INSTRUCTION: Return every line below as is, leaving out the pictures.

EXCERPTED DATA:
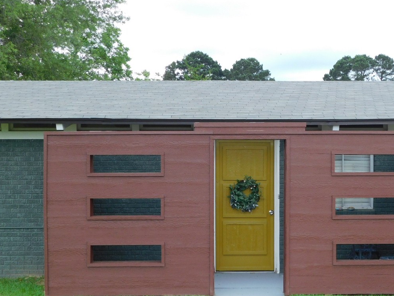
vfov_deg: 22.9
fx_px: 728
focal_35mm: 64
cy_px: 189
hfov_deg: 30.2
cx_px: 235
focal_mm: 7.1
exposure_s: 1/200
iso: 125
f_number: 3.6
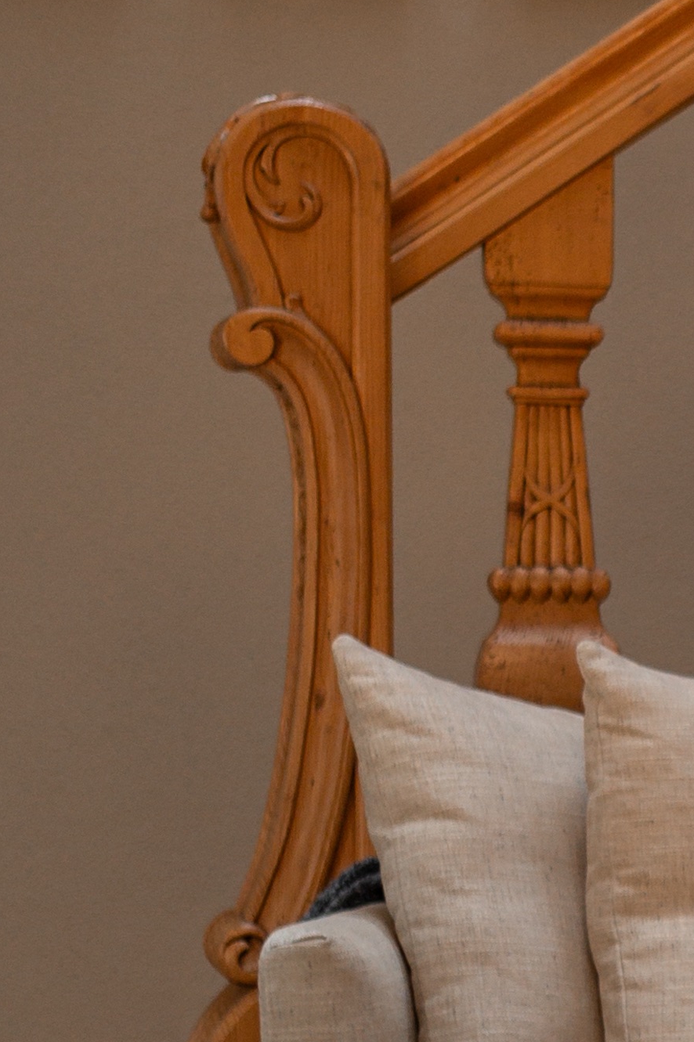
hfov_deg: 8.1
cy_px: 905
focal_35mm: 159
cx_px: 1509
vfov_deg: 12.8
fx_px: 4602
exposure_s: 1/1250
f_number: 1.4
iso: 800
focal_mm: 35
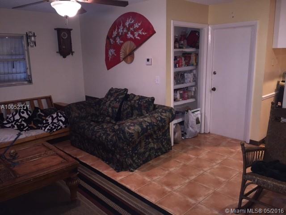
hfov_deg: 61.7
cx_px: 143
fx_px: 240
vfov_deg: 48.2
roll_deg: +0.2
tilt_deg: -12.2
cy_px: 108
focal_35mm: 29
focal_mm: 4.15
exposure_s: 1/16
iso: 160
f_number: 2.2
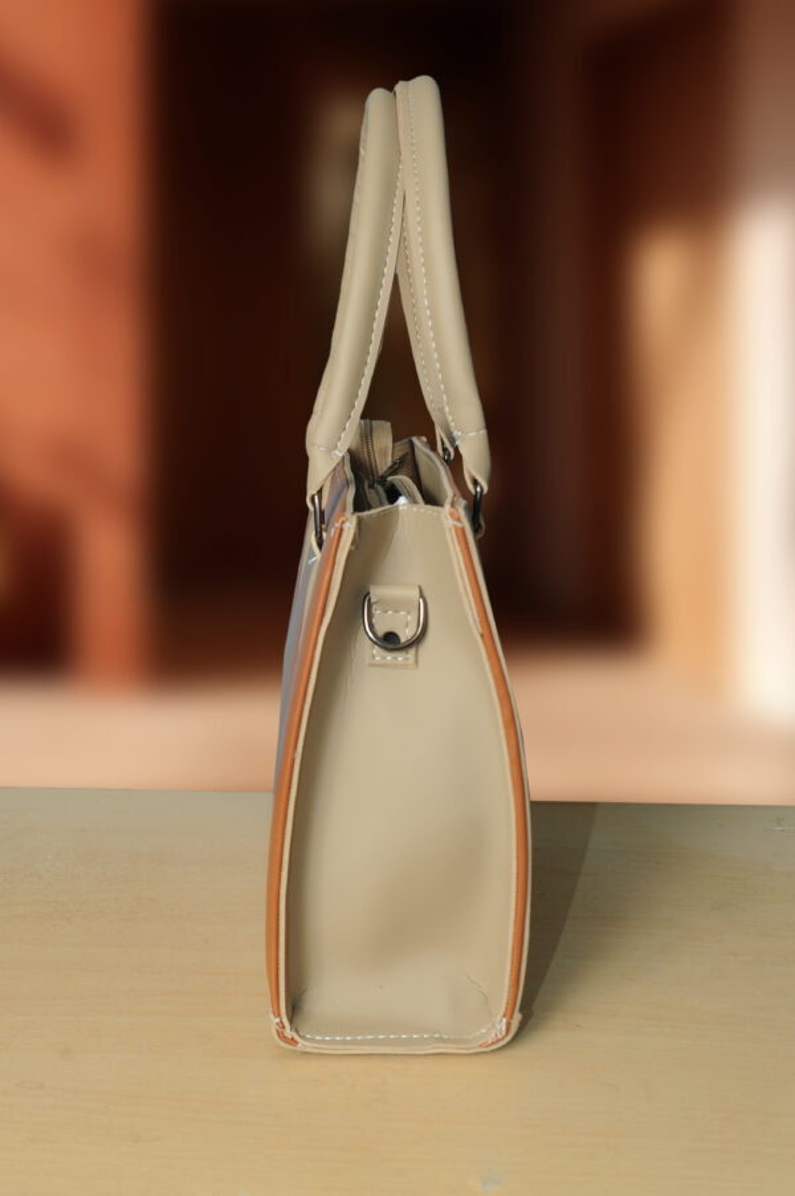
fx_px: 1261
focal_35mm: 38
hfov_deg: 35.0
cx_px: 398
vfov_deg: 50.7
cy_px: 598
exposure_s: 1/160
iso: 500
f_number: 7.1
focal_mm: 38
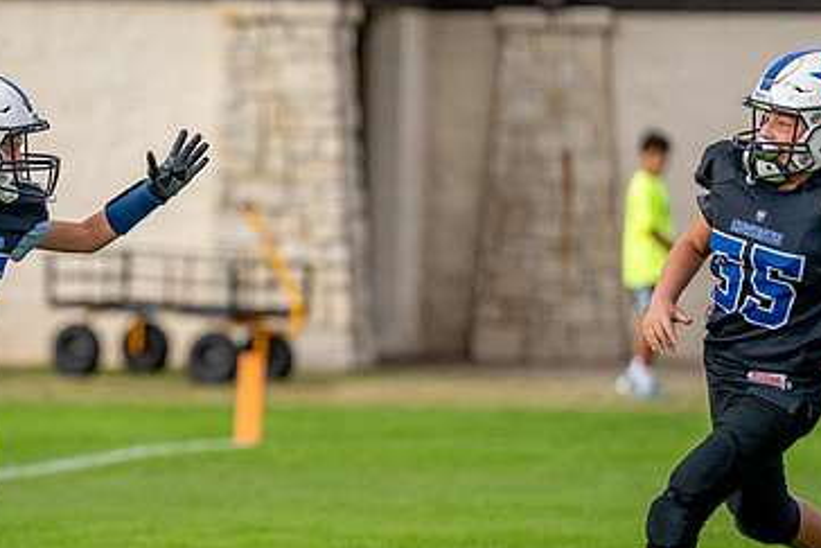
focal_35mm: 480
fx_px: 10950
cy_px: 298
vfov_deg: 2.9
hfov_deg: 4.3
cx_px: 23
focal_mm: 200
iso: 800
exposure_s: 1/2500
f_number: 2.8
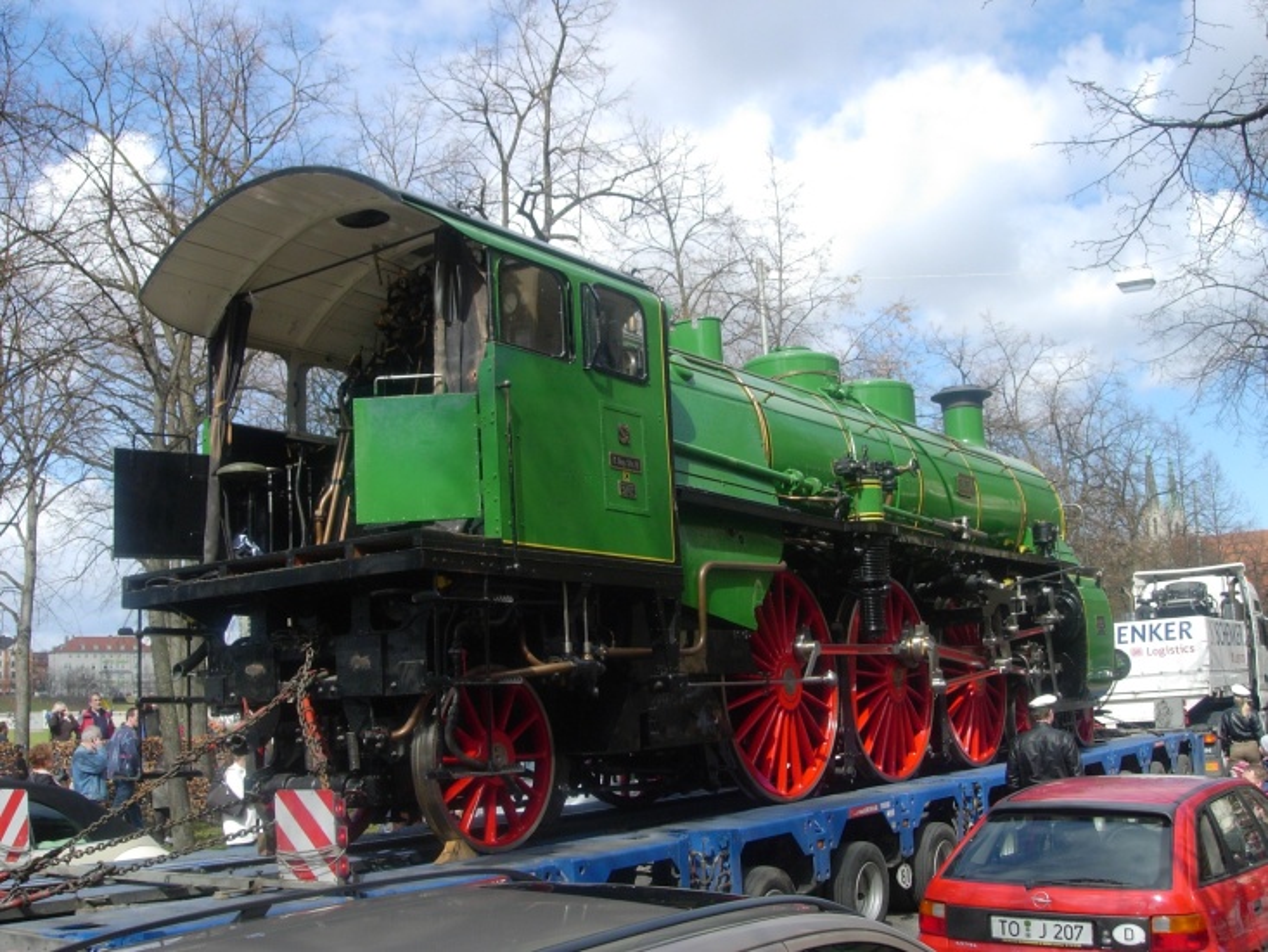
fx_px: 1392
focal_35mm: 38
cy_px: 476
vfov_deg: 37.7
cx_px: 634
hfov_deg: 49.0
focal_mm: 7.8
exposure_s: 1/456
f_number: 4.8
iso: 79
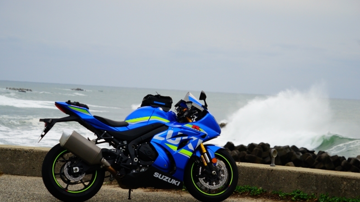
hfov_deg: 18.2
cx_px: 180
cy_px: 117
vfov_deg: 10.3
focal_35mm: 118
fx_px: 1127
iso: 1250
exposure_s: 1/2000
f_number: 5.6
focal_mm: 112
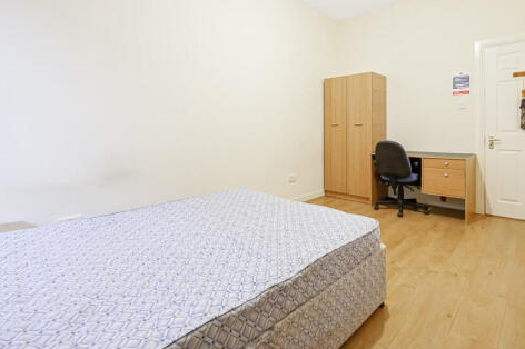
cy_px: 135
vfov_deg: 66.5
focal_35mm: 18
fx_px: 262
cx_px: 278
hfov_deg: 89.9
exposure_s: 1/25
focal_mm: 7
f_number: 4
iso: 3200
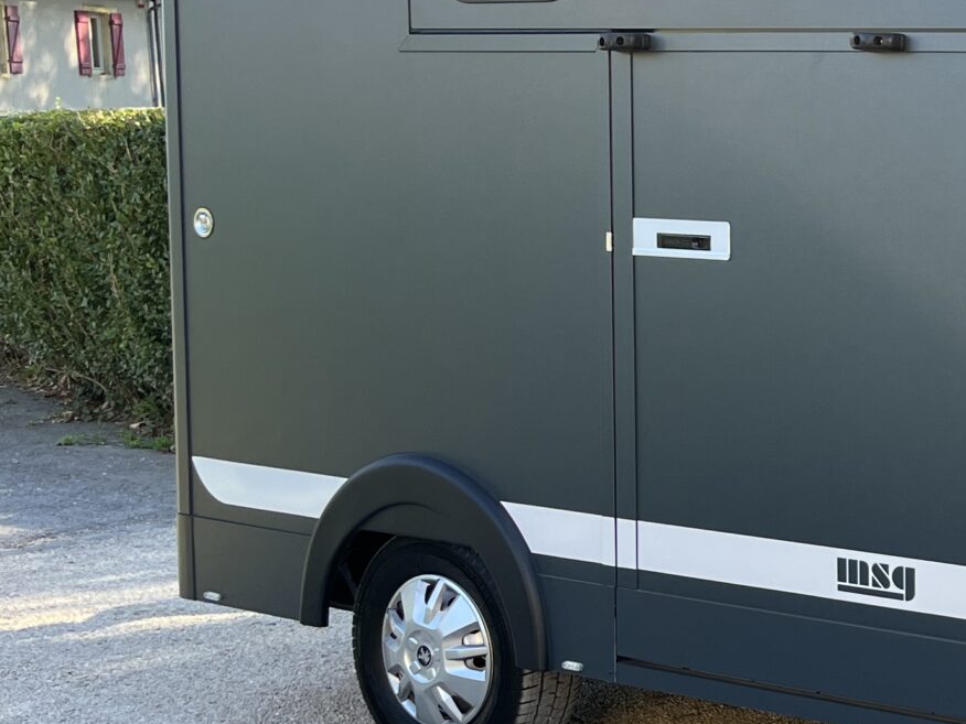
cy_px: 309
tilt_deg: -7.5
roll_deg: +0.7
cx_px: 1394
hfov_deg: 21.9
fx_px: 2121
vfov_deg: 19.4
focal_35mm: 76
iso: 40
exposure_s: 1/285
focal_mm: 5.1
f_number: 1.6
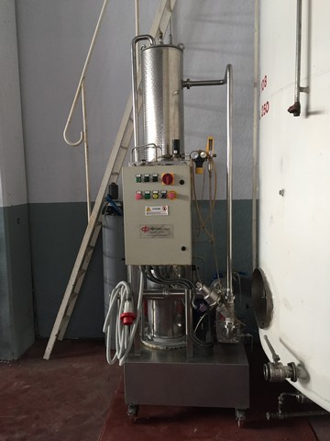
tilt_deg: -5.4
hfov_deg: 48.2
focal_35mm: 29
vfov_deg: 61.7
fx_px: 369
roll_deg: +2.2
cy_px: 220
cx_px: 165
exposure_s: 1/33
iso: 80
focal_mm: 4.15
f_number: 2.2
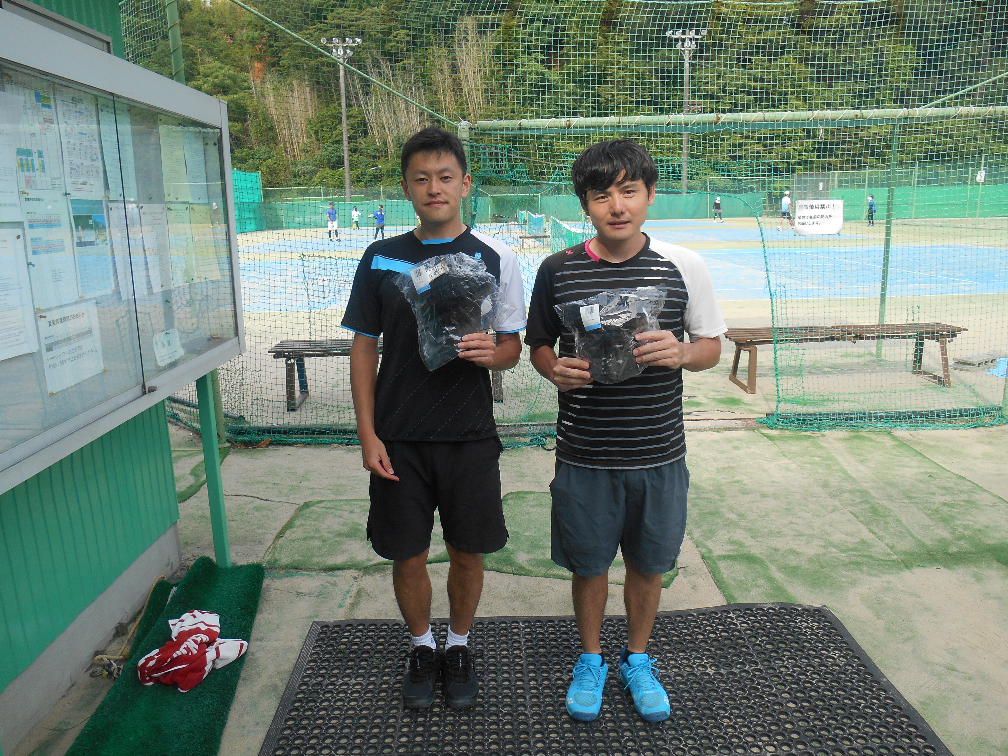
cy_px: 378
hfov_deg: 67.3
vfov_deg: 53.1
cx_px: 504
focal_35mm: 26
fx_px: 757
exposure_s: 1/250
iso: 80
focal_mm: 4.7
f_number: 3.4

RESULT:
vfov_deg: 22.9
fx_px: 728
focal_35mm: 64
cy_px: 189
hfov_deg: 30.2
cx_px: 235
focal_mm: 7.1
exposure_s: 1/200
iso: 125
f_number: 3.6
hfov_deg: 8.1
cy_px: 905
focal_35mm: 159
cx_px: 1509
vfov_deg: 12.8
fx_px: 4602
exposure_s: 1/1250
f_number: 1.4
iso: 800
focal_mm: 35
hfov_deg: 61.7
cx_px: 143
fx_px: 240
vfov_deg: 48.2
roll_deg: +0.2
tilt_deg: -12.2
cy_px: 108
focal_35mm: 29
focal_mm: 4.15
exposure_s: 1/16
iso: 160
f_number: 2.2
fx_px: 1261
focal_35mm: 38
hfov_deg: 35.0
cx_px: 398
vfov_deg: 50.7
cy_px: 598
exposure_s: 1/160
iso: 500
f_number: 7.1
focal_mm: 38
focal_35mm: 480
fx_px: 10950
cy_px: 298
vfov_deg: 2.9
hfov_deg: 4.3
cx_px: 23
focal_mm: 200
iso: 800
exposure_s: 1/2500
f_number: 2.8
fx_px: 1392
focal_35mm: 38
cy_px: 476
vfov_deg: 37.7
cx_px: 634
hfov_deg: 49.0
focal_mm: 7.8
exposure_s: 1/456
f_number: 4.8
iso: 79
hfov_deg: 18.2
cx_px: 180
cy_px: 117
vfov_deg: 10.3
focal_35mm: 118
fx_px: 1127
iso: 1250
exposure_s: 1/2000
f_number: 5.6
focal_mm: 112
cy_px: 135
vfov_deg: 66.5
focal_35mm: 18
fx_px: 262
cx_px: 278
hfov_deg: 89.9
exposure_s: 1/25
focal_mm: 7
f_number: 4
iso: 3200
cy_px: 309
tilt_deg: -7.5
roll_deg: +0.7
cx_px: 1394
hfov_deg: 21.9
fx_px: 2121
vfov_deg: 19.4
focal_35mm: 76
iso: 40
exposure_s: 1/285
focal_mm: 5.1
f_number: 1.6
tilt_deg: -5.4
hfov_deg: 48.2
focal_35mm: 29
vfov_deg: 61.7
fx_px: 369
roll_deg: +2.2
cy_px: 220
cx_px: 165
exposure_s: 1/33
iso: 80
focal_mm: 4.15
f_number: 2.2
cy_px: 378
hfov_deg: 67.3
vfov_deg: 53.1
cx_px: 504
focal_35mm: 26
fx_px: 757
exposure_s: 1/250
iso: 80
focal_mm: 4.7
f_number: 3.4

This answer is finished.